To the best of our knowledge, there are no earlier methods that generate alignments in this context. By contrast, numerous approaches, referred to as process model matchers, exist that create alignments between different process models, e.g. [4, 9, 13]. To create alignments these matchers exploit different process model features, including natural language [9], model structure [4], and behavior [13]. Process model matchers face challenges similar to our approach in the form of different levels of detail and the usage of different terminology [1]. Contrary to the unstructured natural language descriptions used as input in this work, these matchers work with explicitly structured input. An exception to this is an earlier proposed approach, which aligns textual process descriptions to process models for the purpose of inconsistency detection [2]. However, the nature of the input considerably differs from the PPI descriptions used in the presented work. This results in distinct parsing and alignment challenges.

6 Conclusions

In this paper, we presented an approach to automatically align natural language descriptions of PPIs to process models.
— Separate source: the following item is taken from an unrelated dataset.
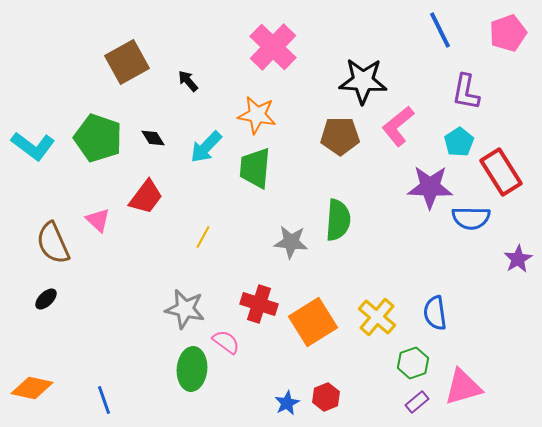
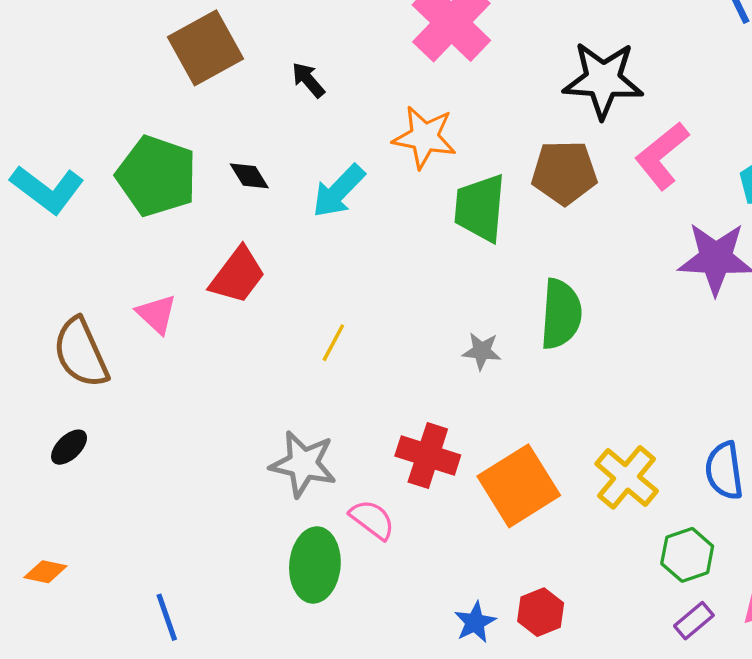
green trapezoid: (255, 168) -> (480, 208), moved
gray star: (291, 242) -> (482, 351), size x0.7
orange diamond: (32, 388) -> (45, 572), moved, size x0.6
To achieve this, our approach combines machine learning and tailored natural language processing techniques to deal with the variability of natural language and the different measures types of PPIs. A quantitative evaluation, conducted using a test collection obtained from various industrial sources, demonstrated that the approach generates alignments of a high quality. These generated alignments show a high level of similarity to manually created ones. The approach thus accurately identifies relations between textually described PPIs and process models in practical settings. As such, it successfully supports the operationalization of process performance monitoring. Despite the promising results, we need to reflect on some limitations. First, the dataset we employed is not representative in a statistical sense. However, the obtained result quality is stable among the processes from different sources, which illustrates the approach’s ability to deal with heterogeneous data. Second, the approach does not generate perfect alignments in all cases, especially not when the link between PPI and process model depends on a considerable amount of contextual knowledge. The approach, therefore, remains a means to support users. It does have the potential to greatly reduce the effort required to identify correct correspondences for a process collection.

In future work, we set out to further develop the alignment approach. A promising direction is to develop extraction techniques tailored to the different PPI measure types in order to further improve the results. Second, the approach can be extended by also parsing the information in a description that relates to the calculation of a PPI’s value. As such, the generated alignments can be extended into fully formalized PPI definitions.